> Passage to read
◆ ◆ ◆
Removal of UPCs constitutes trademark infringement, says Second Circuit

United States of America
In Zino Davidoff SA v CVS Corporation (Case 07-2872-cv, June 19 2006), the US Court of Appeals for the Second Circuit has upheld the district court’s grant of a preliminary injunction in a case in which the defendant had in its possession cologne and perfume in packaging having the unique production code (UPC) removed or otherwise defaced, notwithstanding the fact that the product may, in fact, have been genuine. 
 
Zino Davidoff SA sued CVS Corporation after learning that CVS was selling Davidoff Cool Water perfumes and colognes that Davidoff believed to be counterfeit. The district court granted Davidoff’s request for a temporary restraining order and authorized an inspection of CVS’s undistributed inventory. During the inspection, Davidoff determined that CVS was in possession of more than 16,000 packages of Cool Water product that had had their UPC removed - either by cutting the box, using a chemical to wipe off the writing or grinding the UPC off the bottle itself. Davidoff thereafter filed an amended complaint and was granted preliminary injunctive relief as to the products with the missing UPCs.
◆ ◆ ◆
[Some entries]
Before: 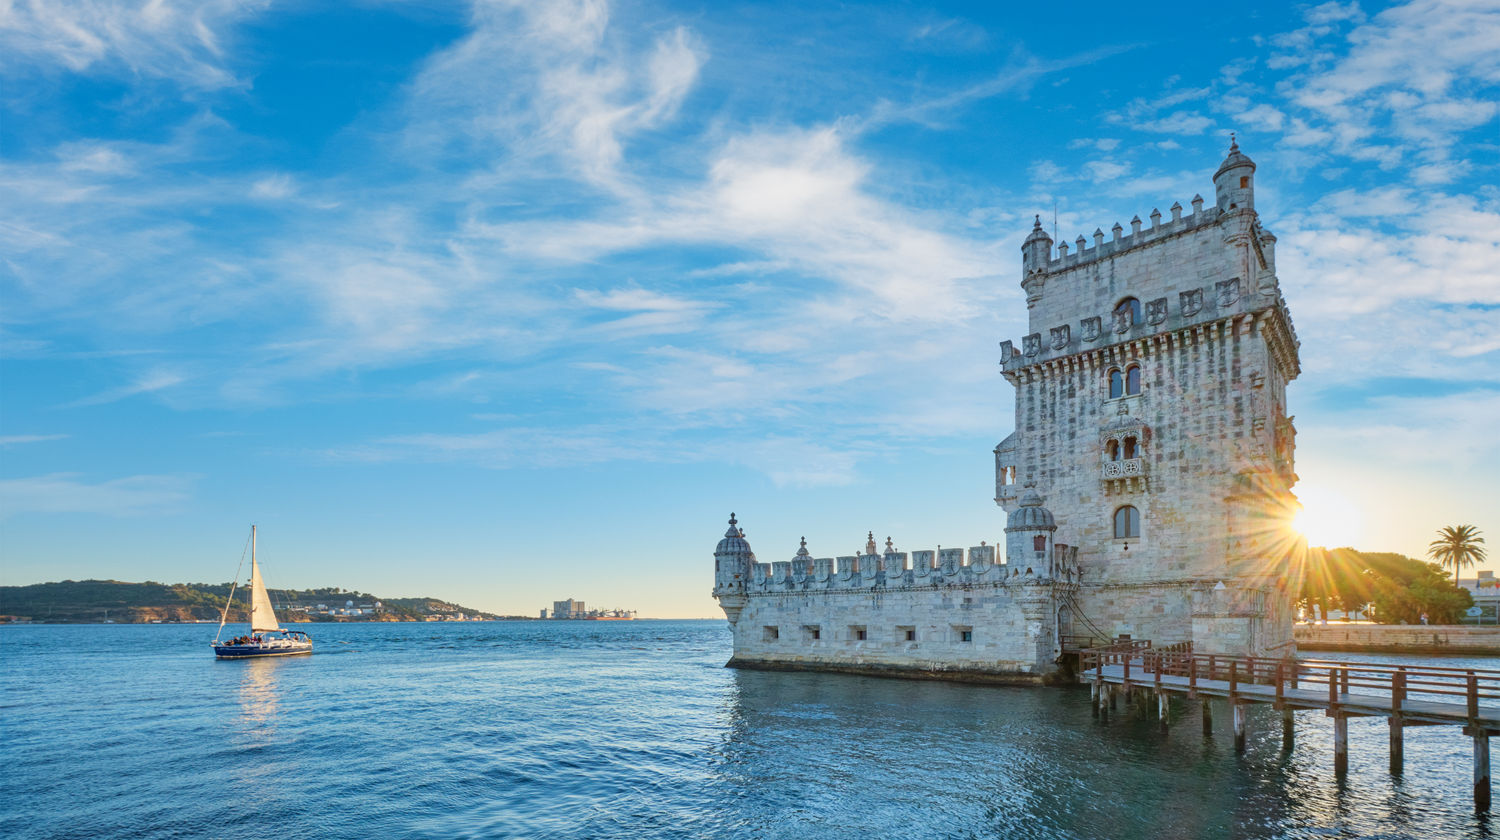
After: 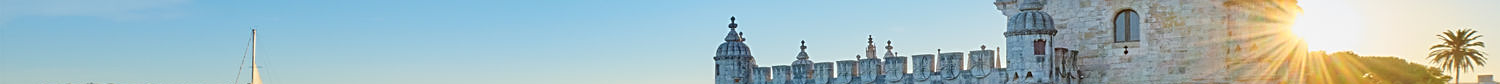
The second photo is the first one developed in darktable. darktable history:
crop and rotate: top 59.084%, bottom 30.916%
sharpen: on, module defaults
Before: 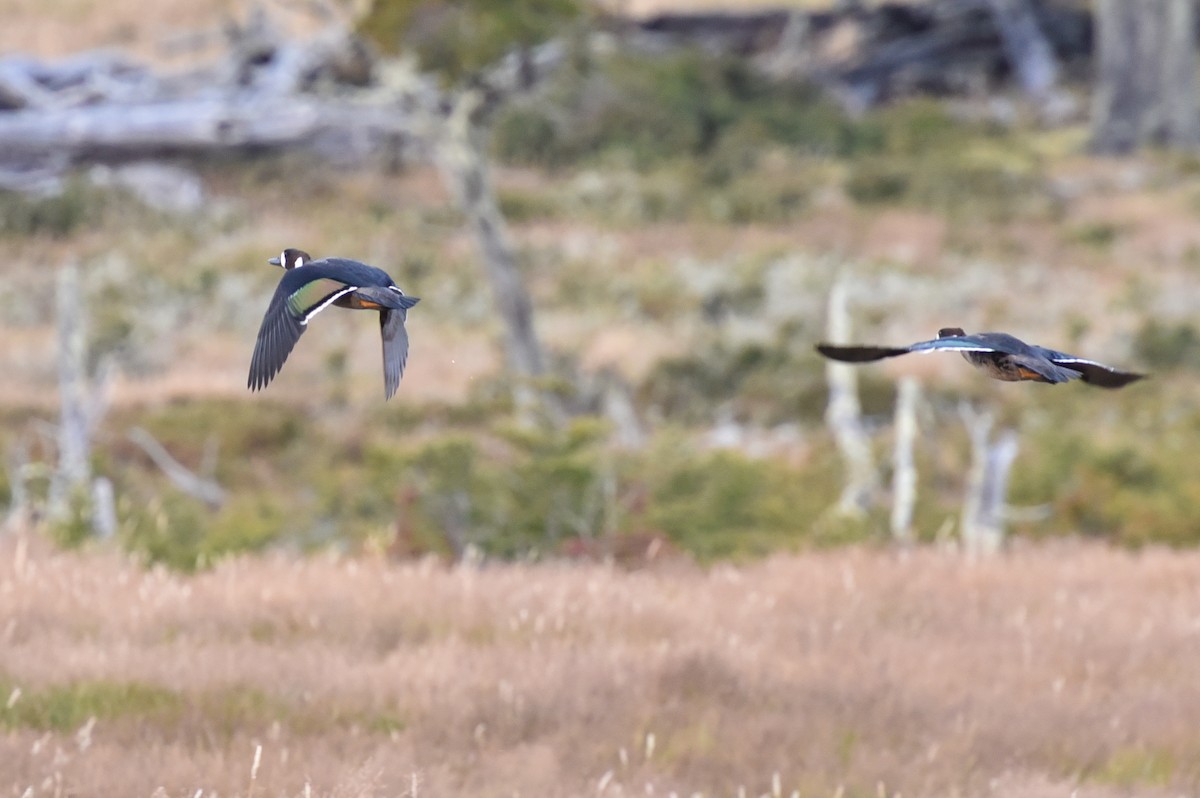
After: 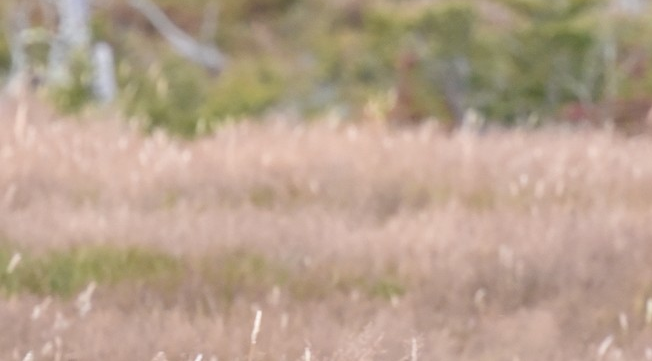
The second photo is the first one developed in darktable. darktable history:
◆ ◆ ◆
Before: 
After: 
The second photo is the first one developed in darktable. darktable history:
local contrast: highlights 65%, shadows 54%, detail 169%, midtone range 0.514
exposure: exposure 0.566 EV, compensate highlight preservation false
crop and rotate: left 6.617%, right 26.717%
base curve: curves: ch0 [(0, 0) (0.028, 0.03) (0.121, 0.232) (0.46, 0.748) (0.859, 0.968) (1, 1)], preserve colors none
◆ ◆ ◆
> Exercise instructions
Carry on the report above about the Second Circuit's ruling on removed UPCs, starting right after its final sentence.

> Reply
The district court concluded - and, on appeal, the Second Circuit agreed - that the removal of the UPCs from the packaging of the trademarked product “impaired Davidoff’s marks by interfering with the trademark owner’s ability to identify counterfeit goods and to control the quality of its legitimate products by identifying and recalling defective products”. As a result, Davidoff was found likely to succeed in its trademark infringement claims, notwithstanding the fact that the packages in CVS’s possession bore the authentic trademark and may even have been genuine product (as of the time of the preliminary injunction, the product had not yet been analyzed for authenticity purposes).
 
In considering CVS’s appeal, the Second Circuit focused on the fact that Davidoff made real use of the UPCs for counterfeit detection and quality control purposes. Davidoff persuaded the court that the UPCs worked to permit the detection of counterfeits, and also assisted in the identification of defective products to effectuate product recalls and remedy production defects. Because the codes were a legitimate and actively utilized quality control avenue for Davidoff, the absence of the codes from the products in CVS’s possession rendered such products non-genuine and “subvert[ed]” Davidoff’s quality control methods. As such, preliminary injunctive relief was warranted. 
 
CVS unsuccessfully argued that the fact that the products did not have a UPC did not mean that they were counterfeit. However, the Second Circuit felt that this argument missed the point. Instead, the key was the fact that the code system permitted Davidoff to detect and prevent the sale of counterfeits. By distributing products - whether legitimate or not - with the code removed, CVS was interfering with an established and followed quality control protocol. Given the importance of a trademark owner’s right to control the quality of products sold under its mark and to prevent counterfeiting, this interference was enough to warrant preliminary injunctive relief.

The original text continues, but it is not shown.